Il tema di un intervento militare internazionale torna a dividere il fronte dei paesi americani contrari al governo venezuelano di Nicolas Maduro. Sabato scorso, in una dichiarazione congiunta, i paesi del gruppo di Lima hanno espresso "preoccupazione e rifiuto dinanzi a qualsiasi sviluppo di azione o dichiarazione che comporti un intervento militare o l'esercizio della violenza, la minaccia o l'uso della forza in Venezuela". Il testo porta le firme dei governi di Argentina, Brasile, Costa Rica, Cile, Guatemala, Honduras, Messico, Paraguay, Perù e Santa Lucia.
TRE STATI NON FIRMANO LA DICHIARAZIONE DI LIMA
Per uscire dalla "grave crisi politica, economica, sociale e umanitaria che attraversa il paese", occorre battere la strada negoziale, prosegue il testo esigendo al tempo stesso a Caracas di "porre fine alla violazione dei diritti umani, a liberare i prigionieri politici, rispettare l'autonomia dei poteri dello stato. Colombia, Canada e Guyana non hanno però firmato la dichiarazione del "Gruppo di Lima".

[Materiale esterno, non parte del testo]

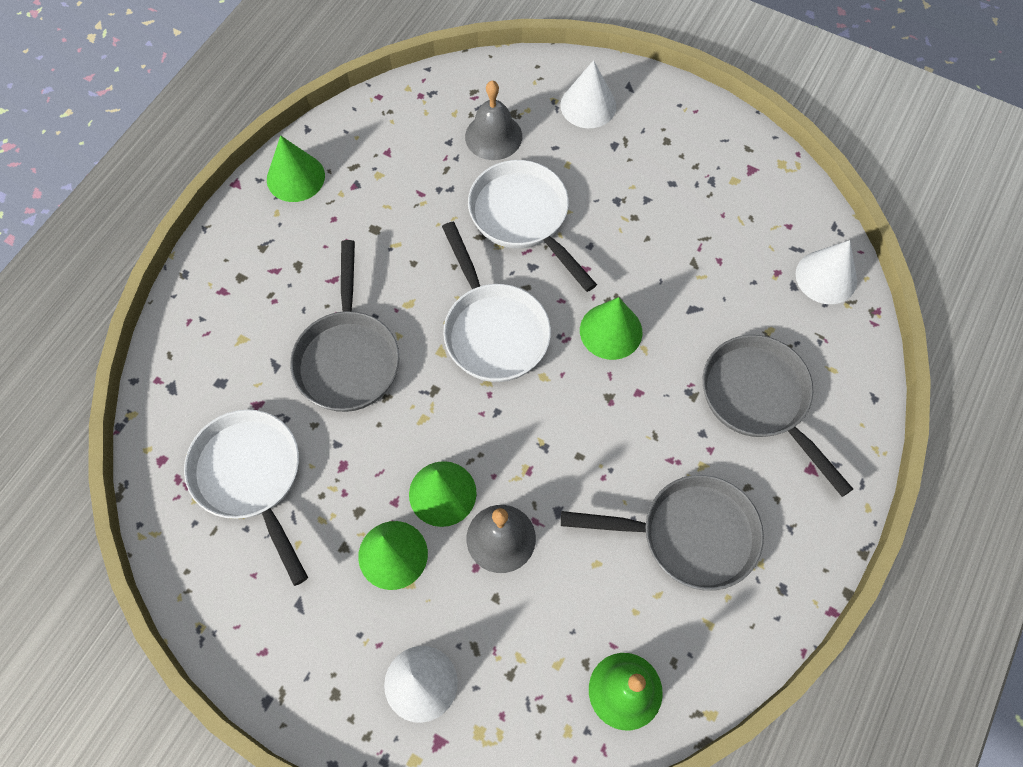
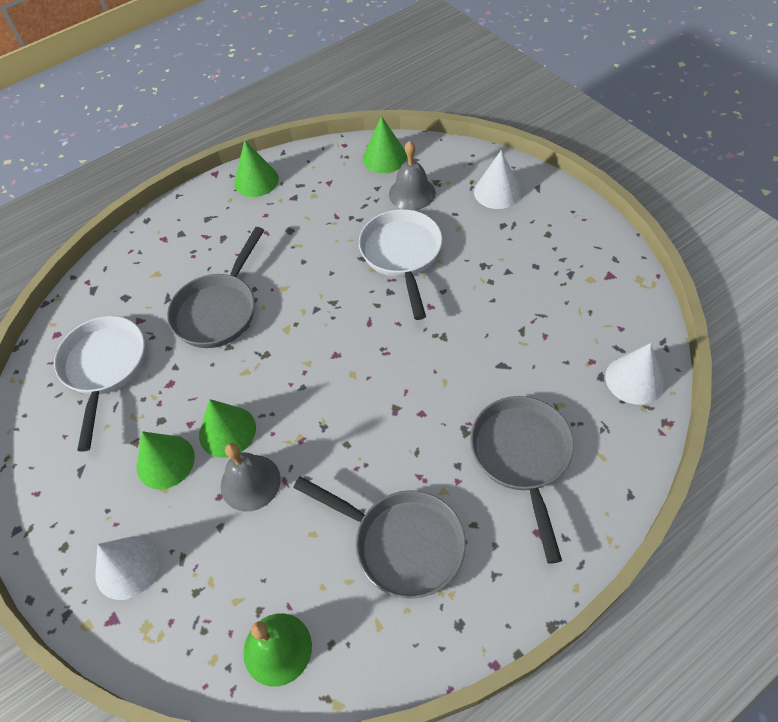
camera: 30 degrees right, 10 degrees down
white pan [442,222,551,382] -> none
green cone [580,297,642,360] -> green cone moved to [363,116,407,173]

MA ALMAGRO (OSA) CORREGGE IL TIRO
Il testo è stato licenziato a seguito di dichiarazioni del segretario generale dell'Organizzazione degli stati americani (Osa), Luis Almagro, secondo cui l'uscita diplomatica dalla crisi rimaneva la via preferenziale, ma non potevano escludersi altre soluzioni. Nella serata di domenica, lo stesso Almagro - che in questi giorni accompagna una missione Osa per registrare il fenomeno della migrazione venezuelana - ha corretto l'interpretazione delle sue parole spiegando che l'Osa mantiene il suo impegno per una soluzione pacifica e che il sostegno a un'ipotesi militare è una voce alimentata per evadere la gravità della crisi. La Colombia, a sua volta, ha fatto sapere che nonostante una differenza di termini con i partner regionali, si mantiene a favore di una soluzione negoziale.